How Language Models Actually Generate Text - AI for Writing & Content Creation: A Practical Guide

You Are Talking to a Prediction Engine

Here is the single most useful fact about AI writing tools: they do not know anything. A large language model is a machine that predicts the next chunk of text, over and over, based on patterns it absorbed from a huge pile of writing. That's it. When you ask ChatGPT or Claude a question, it isn't looking up an answer. It's calculating, word by word, what text is most likely to come next given everything you typed.

Once that clicks, the weird behavior stops being mysterious. The model rambles because rambling is statistically safe. It invents fake sources because a plausible-looking citation is a great prediction even when it's false. It changes its mind mid-paragraph because each new word is just the next best guess, not a step in a plan.

You are not chatting with a mind. You are steering a very good autocomplete.

Tokens: The Lego Bricks of Text

Models don't read words. They read tokens — pieces of words. "Writing" might be one token. "Unbelievable" might split into "un," "believ," and "able." Roughly, 1,000 tokens is about 750 English words.

Why should you care? Three practical reasons.

Speed and cost. Every token in and out takes time and (on paid tools) money. A bloated 600-word prompt full of throat-clearing makes the model slower and no smarter.

Limits are measured in tokens. When a tool says it has a "128k context," that's tokens, not words.

Rare or weird strings break. Unusual names, long numbers, and made-up words get chopped into odd token pieces, which is partly why models fumble spelling, math, and exact quotes. If you ask for an exact character count or to reverse a string letter by letter, expect mistakes — the model literally doesn't see individual letters the way you do.

Prediction Is Why It Hallucinates

A hallucination is when the model states something false with total confidence. People imagine this is a bug. It isn't.
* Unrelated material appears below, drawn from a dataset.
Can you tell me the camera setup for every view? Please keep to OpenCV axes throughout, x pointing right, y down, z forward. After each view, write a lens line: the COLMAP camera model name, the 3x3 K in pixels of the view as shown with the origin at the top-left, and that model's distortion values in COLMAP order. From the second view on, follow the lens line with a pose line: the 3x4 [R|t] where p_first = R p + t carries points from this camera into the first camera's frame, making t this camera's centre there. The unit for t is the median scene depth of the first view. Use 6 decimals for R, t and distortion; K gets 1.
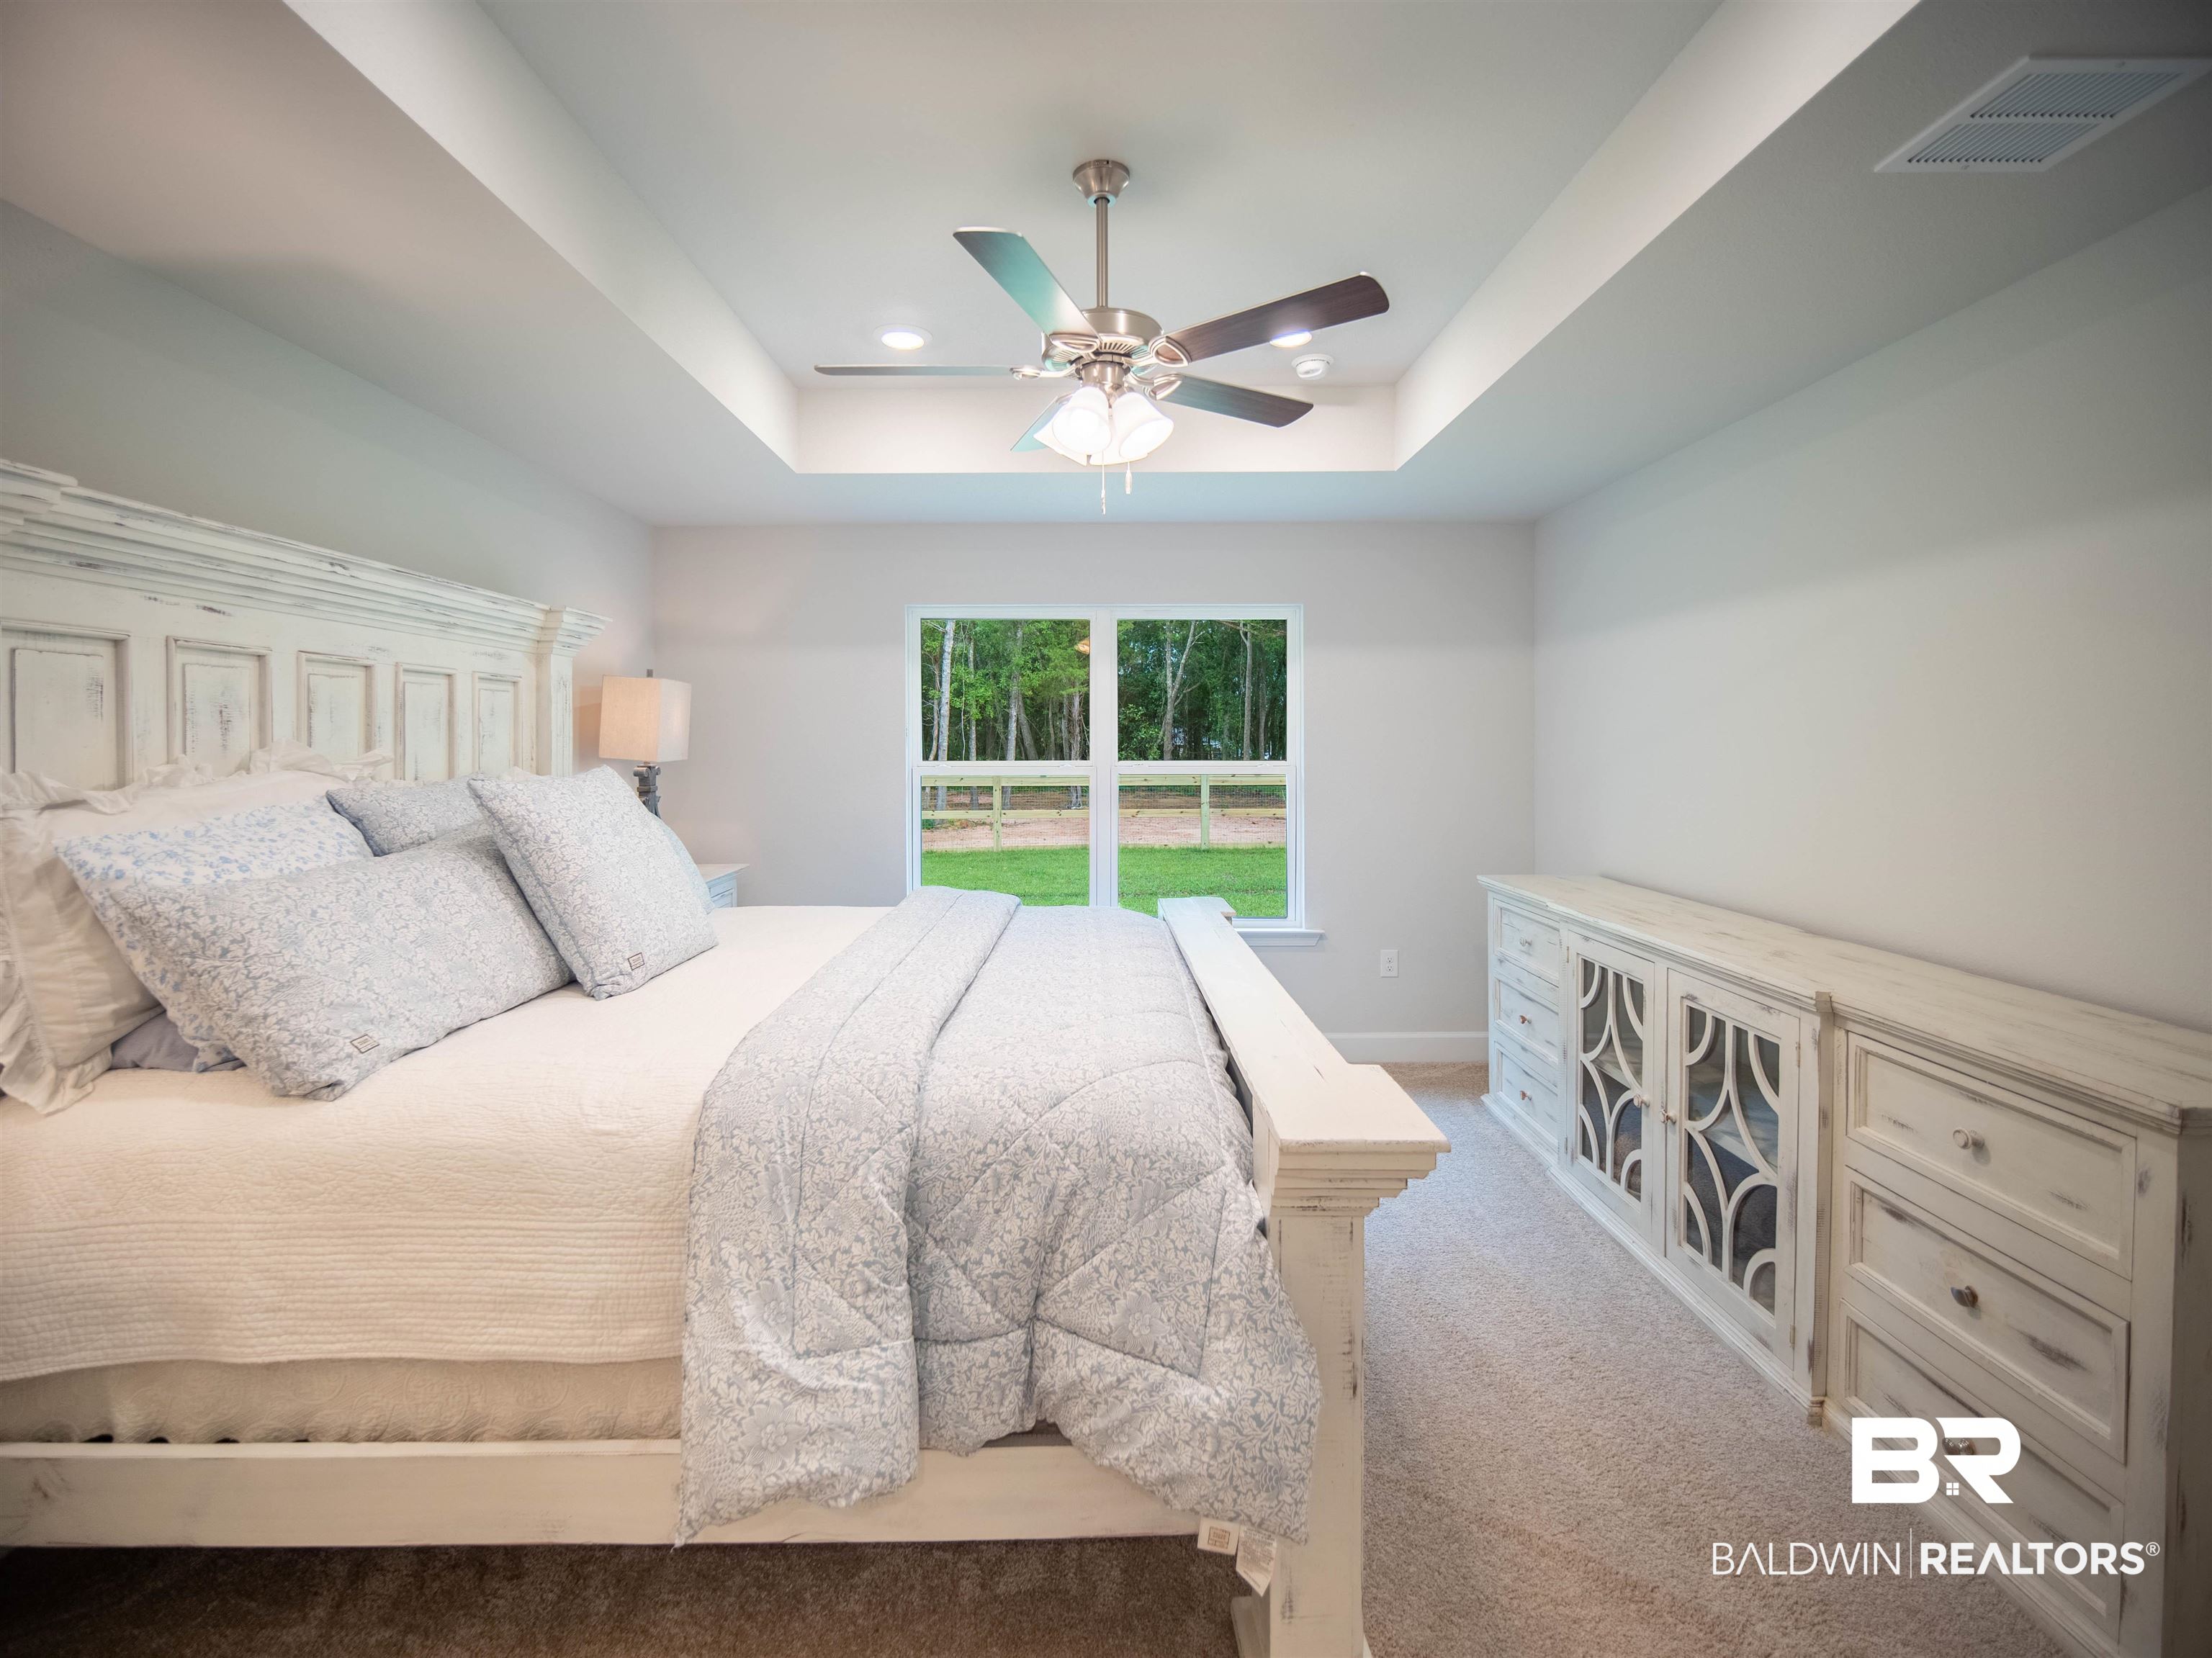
lens RADIAL K [[1027.1, 0, 1106.0], [0, 1027.1, 829.0], [0, 0, 1]] dist [-0.018307, -0.000369]
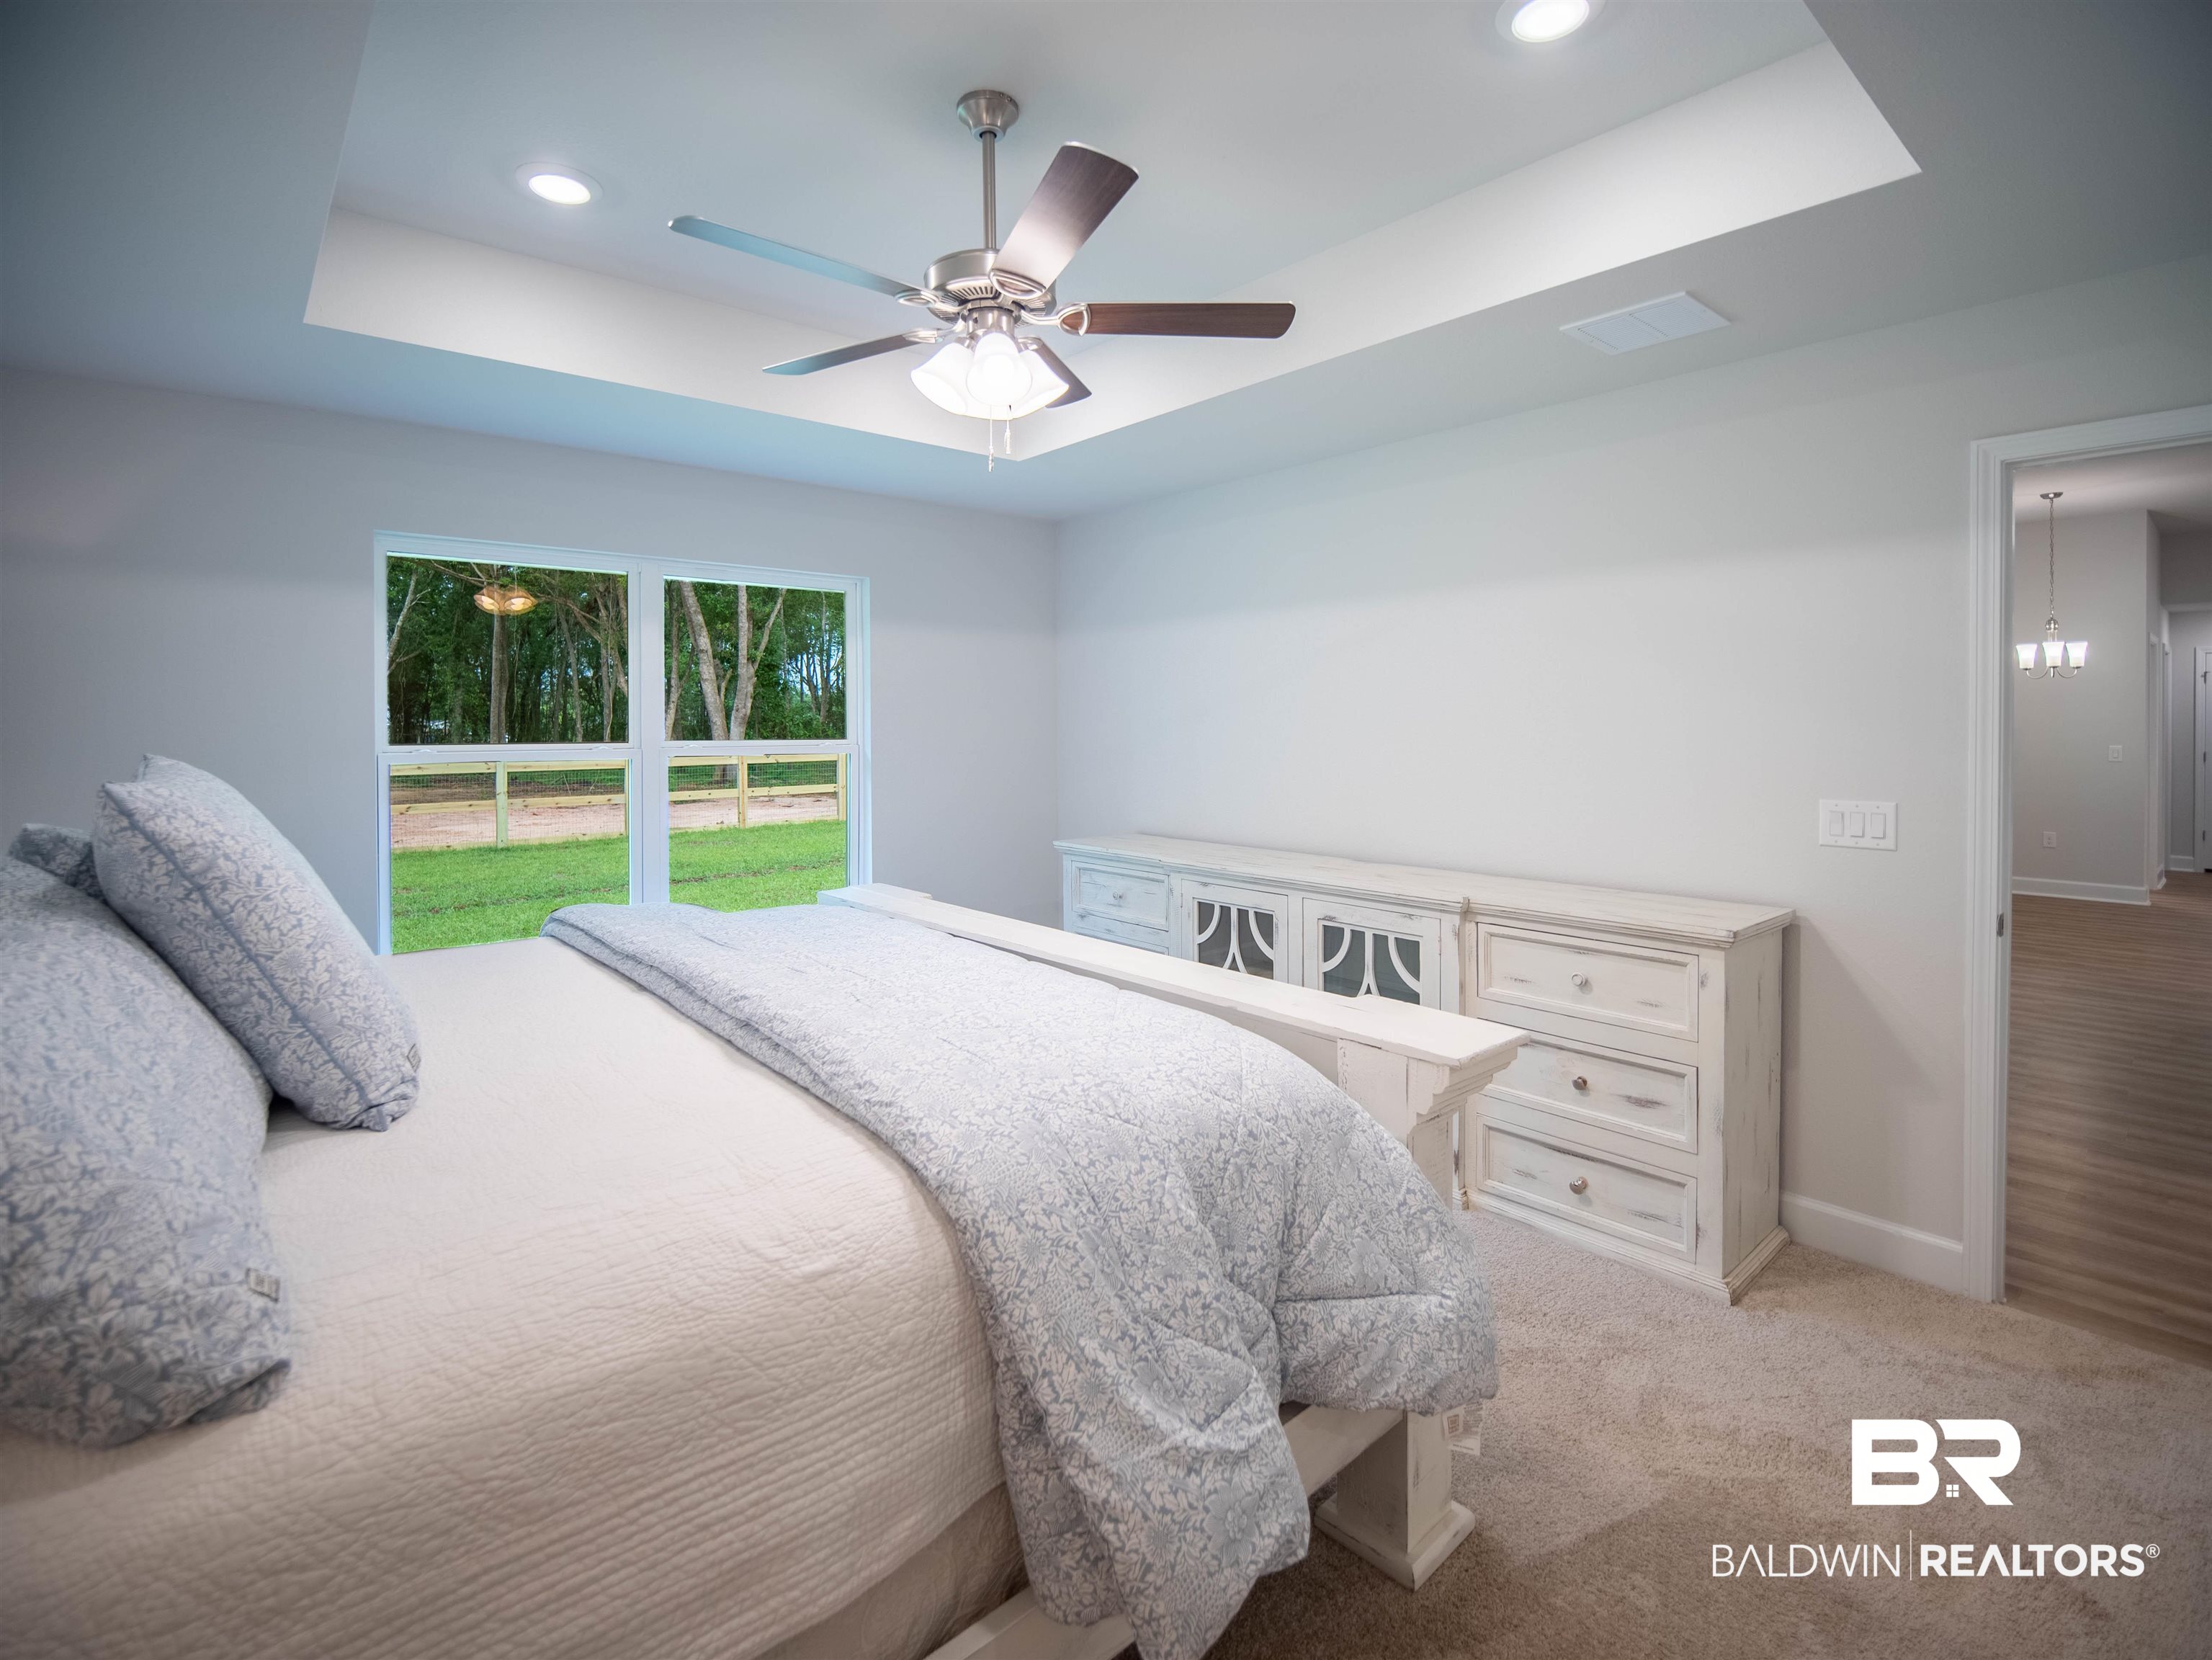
lens RADIAL K [[1025.1, 0, 1104.9], [0, 1025.1, 799.4], [0, 0, 1]] dist [-0.016289, -0.000164]
pose [[0.757780, -0.048808, 0.650682, -0.789222], [0.054587, 0.998445, 0.011322, -0.023034], [-0.650222, 0.026939, 0.759266, 0.340788]]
It's the core mechanic working as designed.

The model's only job is to produce likely-sounding text. "The study was published in the Journal of Behavioral Economics in 2019" is an extremely likely-sounding sentence. Whether that journal ran that study is a question the model never asks itself. Fluency and truth are different things, and the model optimizes for fluency.

This tells you exactly when to be paranoid:

Specific facts, stats, and dates
Citations, quotes, and page numbers
Anything recent or niche
Names of people, products, or laws

You can lower the odds of invention. The biggest lever is giving the model the facts instead of asking it to recall them:

Using ONLY the notes below, write a 150-word summary.
If something isn't in the notes, write "[not in notes]" — do not guess.

NOTES:
<paste your research here>

When the model has source material in front of it, it predicts from your text instead of from the fog of its training data. You'll meet this idea again in the research chapter — for now, just remember: don't ask it to remember, give it something to read.

If you want to go deeper on spotting bad information — yours or the AI's — the course at /courses/ai-literacy-spot-misinformation-beginners is a solid companion.

The Context Window: Its Entire Short-Term Memory

The context window is everything the model can "see" at once: your instructions, the conversation so far, any pasted text, and its own replies. Think of it as a desk with a fixed size. New pages push old pages off the edge.

This explains a lot of frustrating moments.

It "forgot" your instruction. In a long chat, your early rules can slide out of view or get drowned out. Fix: restate the important constraint near your latest message instead of trusting it to remember from twenty messages ago.

Long documents get vague. Dump a 40-page PDF and ask for a summary, and the middle often gets thin. Models pay the most attention to the start and end of what's in the window. Fix: work in chunks, summarize each, then summarize the summaries.

Quality drifts in marathon chats. The longer a single conversation runs, the more cluttered the desk gets. When answers go sideways, start a fresh chat and paste in only the essentials. A clean window beats a long one.

Why It Rambles (and How to Stop It)

Left alone, models pad. Padding is low-risk prediction: transition sentences, restated questions, "it's important to note that." None of it is wrong, which is exactly why the model reaches for it.

You stop rambling by constraining the prediction. Tell it the length, the format, and what to leave out:

Answer in under 80 words.
No introduction, no summary sentence.
Use a 3-bullet list. Each bullet starts with a verb.

Specific limits give the model a smaller target to aim at, and a smaller target means less filler. Vague prompts get vague, bloated drafts — every single time.

The Mental Model to Keep

Boil this chapter down to four things and you'll out-prompt most people:

It predicts, it doesn't know. Treat every factual claim as a draft to verify.
It reads tokens, not words or letters. Don't trust it with exact counts, spelling tricks, or precise quotes from memory.
It only sees its context window. Feed it the facts, keep instructions close, start fresh when chats get long.
It defaults to filler. Constrain length and format or you'll drown in padding.

None of this makes the tool less powerful. It makes you more powerful, because now you know which jobs to hand it (drafting, restructuring, rephrasing from source material you supply) and which to keep a hand on (facts, citations, anything that has to be exactly right). Everything else in this book is just applying these four facts to real writing.